What you have to do:
From the thread on e-waste and old devices, reproduce word for word the part starting at "I just sold" and ending at "USD for it.".

A well run landfill looks nothing like this and these are in no way a foregone conclusion of someone throwing away an old iPhone 3 or whatever.

There is no more correlation here than with, say, Newton has the apple fall and then we cut to scenes of firebombing.

yunohn

a year ago

This not “well run” landfill literally exists because the companies/countries dumping their e-waste here do not want to pay for the “well run” ones.

misiek08

a year ago

I have iPad 2 Retina. Screen still is great, battery allow for hours of playing, but it stays at iOS 12. Even Github doesn't work correctly there, because we moved onto super-extra-required-new-crazy-stuff in JS area. It's so trashy for me I gave it for 2-year-old on the trip and she pushed the home button so hard it's not working anymore, but iOS 12 allowed to just swipe from bottom, so device is still ok.

The only thing I can do with it is to throw it away, because Apple in Poland redirects to some garbage collecting company and even in US the device is worth 0$. I think materials and working Retina screen is worth much more than nothing. Great quality build, great hardware set, 64G memory. Much better than current models. But it still is a trash and waste for planet :( Sad.

nfriedly

a year ago

I just sold one of these last year on a local marketplace website. Mine had a working home button but was otherwise similar to yours. I think I got $40 USD for it.

Supplied material:
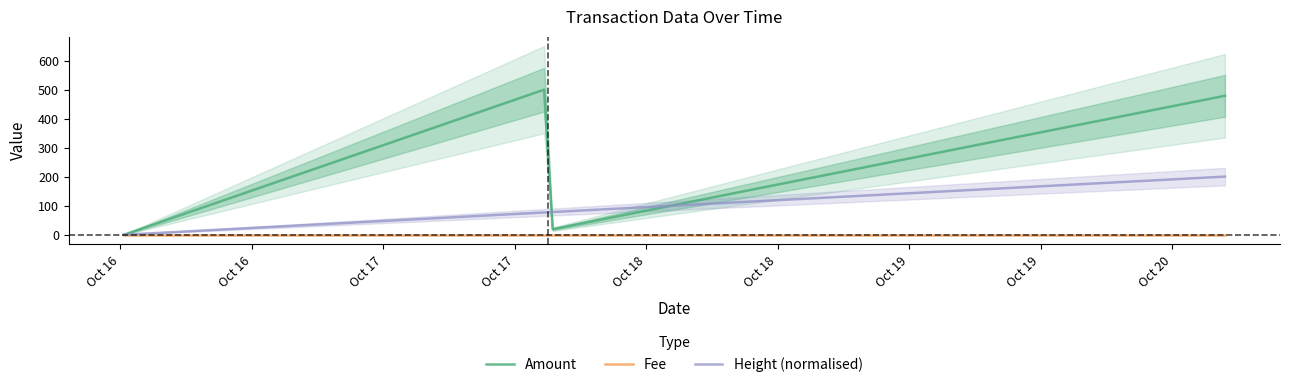

Rank the series by their maximum value, from lowest to highest.

Fee, Height (normalised), Amount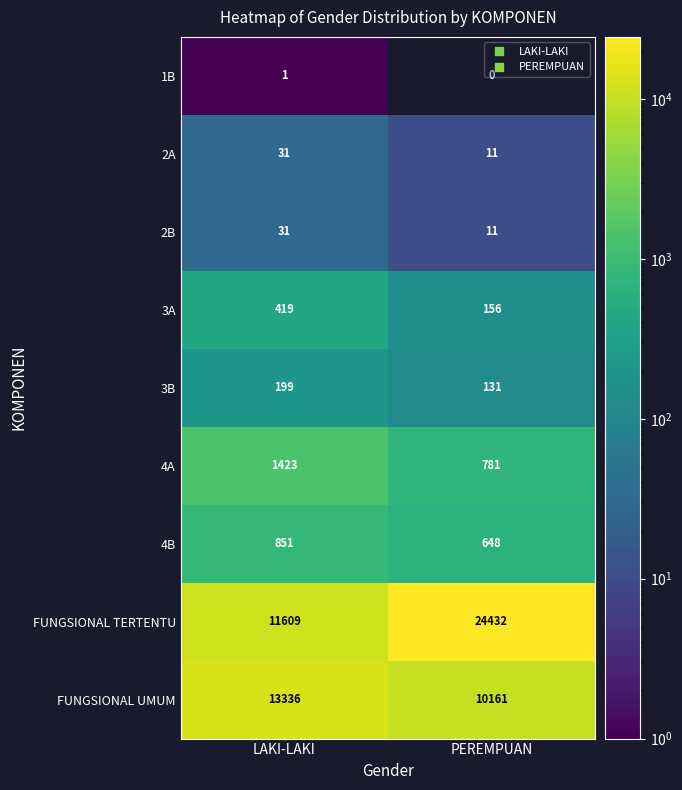

Which category has the lowest value across all series?

PEREMPUAN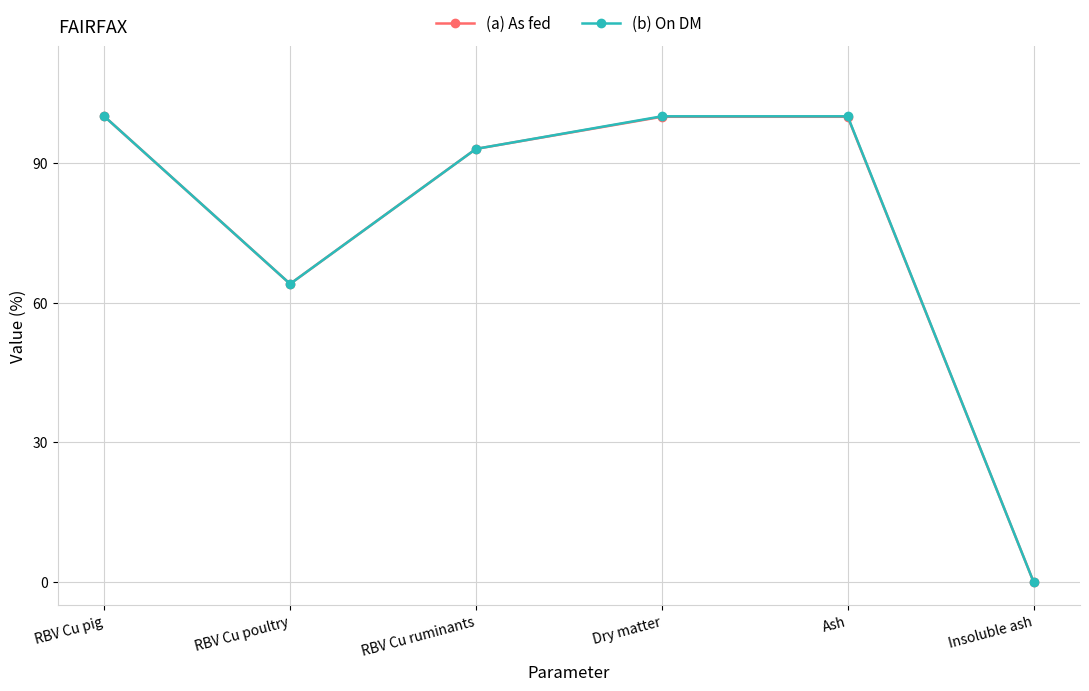

True or false: (b) On DM has more than 2 interior local peaks.

False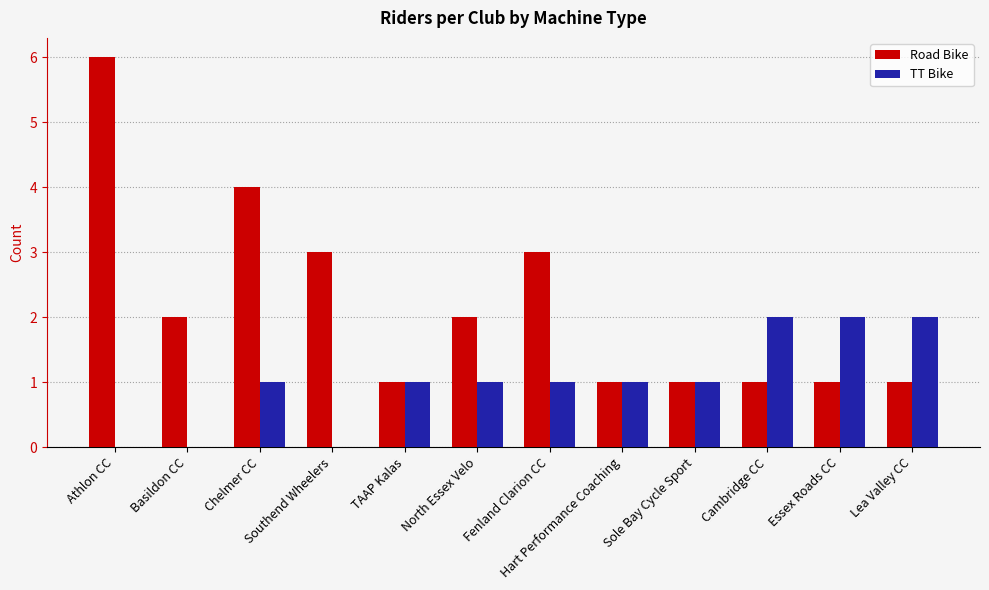

Between Chelmer CC and Lea Valley CC, which series saw the biggest shift?

Road Bike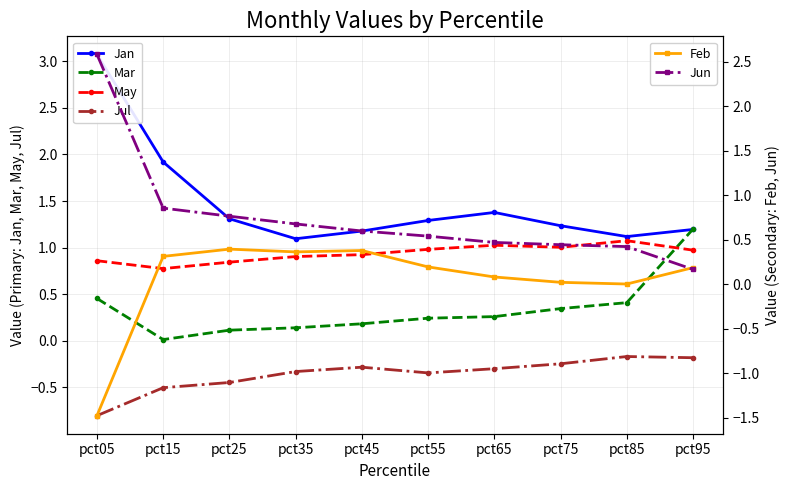

How many distinct data groups are displayed?

6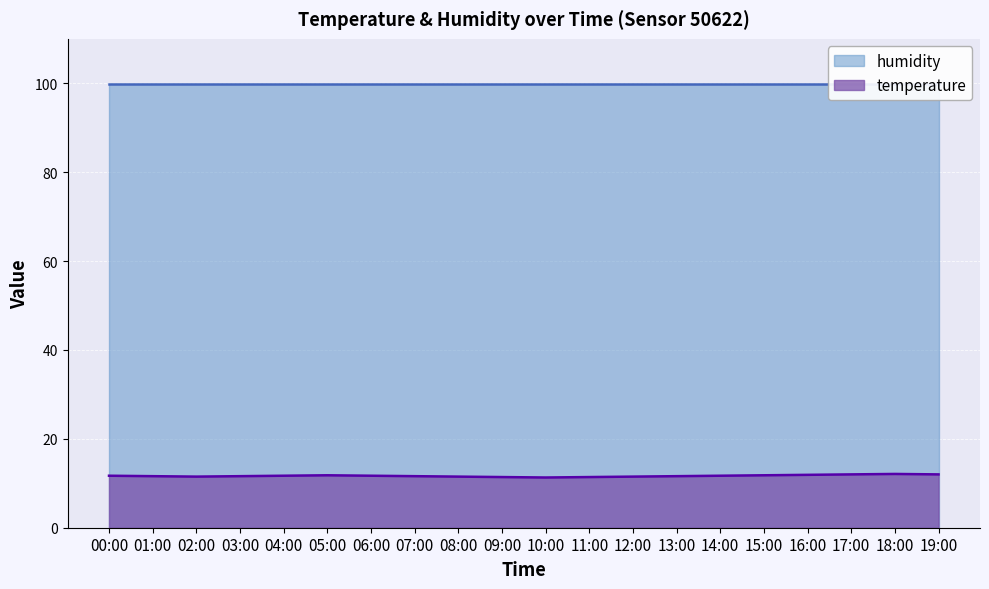

Read the value at 16:00.

11.9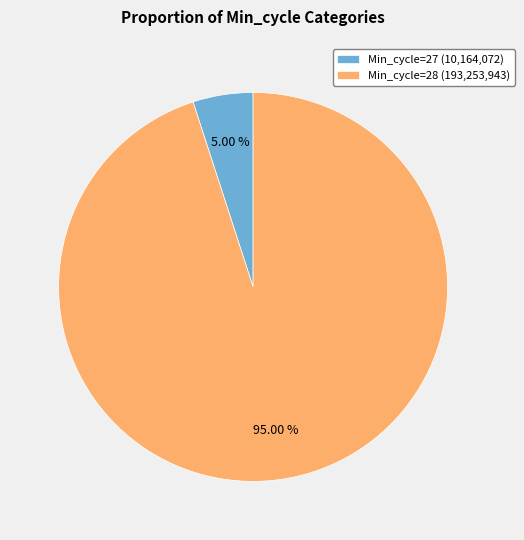

Between Min_cycle=27 (10,164,072) and Min_cycle=28 (193,253,943), which is larger?

Min_cycle=28 (193,253,943)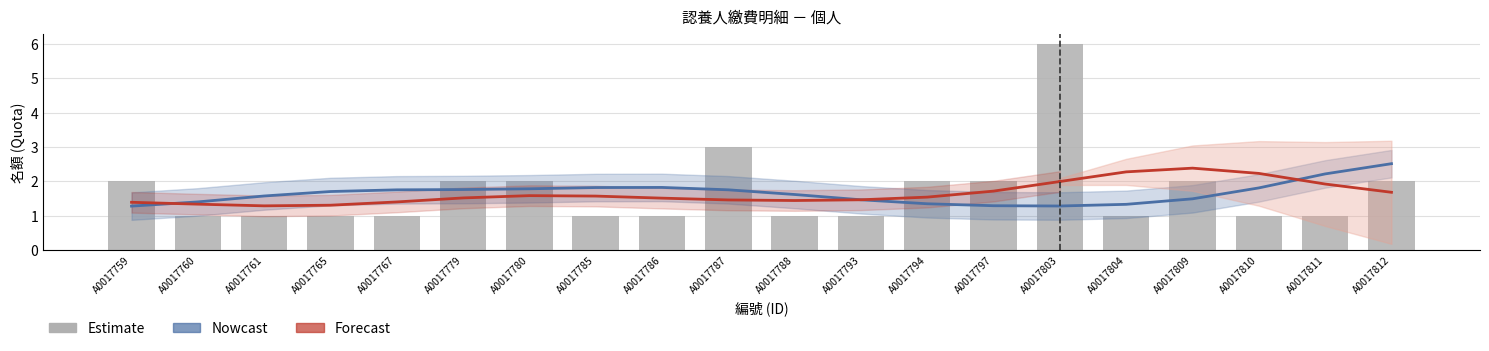

At which category is the sum across all series the highest?

A0017803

Output for this exercise:
I just sold one of these last year on a local marketplace website. Mine had a working home button but was otherwise similar to yours. I think I got $40 USD for it.